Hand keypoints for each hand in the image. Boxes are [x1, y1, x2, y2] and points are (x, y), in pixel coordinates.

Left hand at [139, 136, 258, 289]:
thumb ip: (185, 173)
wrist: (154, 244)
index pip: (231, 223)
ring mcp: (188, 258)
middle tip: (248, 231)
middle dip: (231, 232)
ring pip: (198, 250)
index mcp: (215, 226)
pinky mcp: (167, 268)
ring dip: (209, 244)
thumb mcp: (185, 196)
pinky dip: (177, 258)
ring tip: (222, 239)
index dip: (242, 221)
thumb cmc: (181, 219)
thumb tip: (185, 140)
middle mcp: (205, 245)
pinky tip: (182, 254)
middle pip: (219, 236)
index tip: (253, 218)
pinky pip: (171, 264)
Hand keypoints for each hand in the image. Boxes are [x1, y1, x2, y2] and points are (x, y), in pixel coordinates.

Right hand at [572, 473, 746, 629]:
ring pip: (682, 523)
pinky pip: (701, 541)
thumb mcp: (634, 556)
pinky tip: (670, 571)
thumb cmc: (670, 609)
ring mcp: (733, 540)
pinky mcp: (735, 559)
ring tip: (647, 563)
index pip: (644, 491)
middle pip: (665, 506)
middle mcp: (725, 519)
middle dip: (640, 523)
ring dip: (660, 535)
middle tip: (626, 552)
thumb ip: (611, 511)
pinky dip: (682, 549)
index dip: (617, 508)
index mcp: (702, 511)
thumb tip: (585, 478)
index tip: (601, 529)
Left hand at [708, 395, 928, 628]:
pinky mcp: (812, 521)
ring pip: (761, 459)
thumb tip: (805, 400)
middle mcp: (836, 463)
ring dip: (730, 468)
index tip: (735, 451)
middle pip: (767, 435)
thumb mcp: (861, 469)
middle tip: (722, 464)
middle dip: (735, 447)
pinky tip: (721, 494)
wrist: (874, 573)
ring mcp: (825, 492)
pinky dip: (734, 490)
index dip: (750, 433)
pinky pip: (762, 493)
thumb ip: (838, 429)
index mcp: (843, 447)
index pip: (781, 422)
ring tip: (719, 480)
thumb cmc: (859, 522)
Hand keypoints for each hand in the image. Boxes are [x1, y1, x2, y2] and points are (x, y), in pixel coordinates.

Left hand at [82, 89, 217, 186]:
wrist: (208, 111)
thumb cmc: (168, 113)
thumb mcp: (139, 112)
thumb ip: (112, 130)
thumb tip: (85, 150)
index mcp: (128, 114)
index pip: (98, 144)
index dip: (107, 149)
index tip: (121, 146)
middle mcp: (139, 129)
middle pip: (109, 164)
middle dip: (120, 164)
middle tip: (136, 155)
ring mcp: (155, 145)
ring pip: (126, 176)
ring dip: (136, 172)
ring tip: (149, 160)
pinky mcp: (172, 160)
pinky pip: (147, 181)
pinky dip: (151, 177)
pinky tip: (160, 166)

....

EXERCISE GOAL. The entries above must each be repeated exactly.

RESPONSE FOR THIS EXERCISE.
Hand keypoints for each hand in the image. Boxes are [x1, y1, x2, y2] and points are (x, y), in pixel coordinates.

Left hand at [139, 136, 258, 289]:
thumb ip: (185, 173)
wrist: (154, 244)
index pip: (231, 223)
ring mcp: (188, 258)
middle tip: (248, 231)
middle dip: (231, 232)
ring pip: (198, 250)
index mcp: (215, 226)
pinky mcp: (167, 268)
ring dip: (209, 244)
thumb mcp: (185, 196)
pinky dip: (177, 258)
ring tip: (222, 239)
index dip: (242, 221)
thumb cmc: (181, 219)
thumb tip: (185, 140)
middle mcp: (205, 245)
pinky tip: (182, 254)
middle pip: (219, 236)
index tip: (253, 218)
pinky pip: (171, 264)
Hand keypoints for each hand in the image. Boxes are [x1, y1, x2, y2] and points are (x, y), in pixel coordinates.

Right hand at [572, 473, 746, 629]:
ring pip: (682, 523)
pinky pip: (701, 541)
thumb mcp: (634, 556)
pinky tip: (670, 571)
thumb cmc: (670, 609)
ring mcp: (733, 540)
pinky mcp: (735, 559)
ring tip: (647, 563)
index pip: (644, 491)
middle pip: (665, 506)
middle mcp: (725, 519)
middle dip: (640, 523)
ring dip: (660, 535)
middle tip: (626, 552)
thumb ip: (611, 511)
pinky dip: (682, 549)
index dip: (617, 508)
index mcp: (702, 511)
thumb tip: (585, 478)
index tip: (601, 529)
Left hand at [708, 395, 928, 628]:
pinky mcp: (812, 521)
ring pip: (761, 459)
thumb tip: (805, 400)
middle mcp: (836, 463)
ring dip: (730, 468)
index tip: (735, 451)
middle pip: (767, 435)
thumb mcp: (861, 469)
middle tip: (722, 464)
middle dip: (735, 447)
pinky tip: (721, 494)
wrist: (874, 573)
ring mcp: (825, 492)
pinky dip: (734, 490)
index dip: (750, 433)
pinky pip: (762, 493)
thumb ip: (838, 429)
index mcp: (843, 447)
index pip: (781, 422)
ring tip: (719, 480)
thumb cmc: (859, 522)
Hand keypoints for each hand in the image. Boxes are [x1, y1, x2, y2] and points are (x, y), in pixel coordinates.

Left hand at [82, 89, 217, 186]:
wrist: (208, 111)
thumb cmc: (168, 113)
thumb mcp: (139, 112)
thumb ip: (112, 130)
thumb tip: (85, 150)
index mcp: (128, 114)
index pip: (98, 144)
index dip: (107, 149)
index tip: (121, 146)
middle mcp: (139, 129)
middle pip: (109, 164)
middle dip: (120, 164)
middle tip: (136, 155)
ring mcp: (155, 145)
ring pip: (126, 176)
ring dip: (136, 172)
ring tip: (149, 160)
pinky mcp: (172, 160)
pinky pip: (147, 181)
pinky dip: (151, 177)
pinky tip: (160, 166)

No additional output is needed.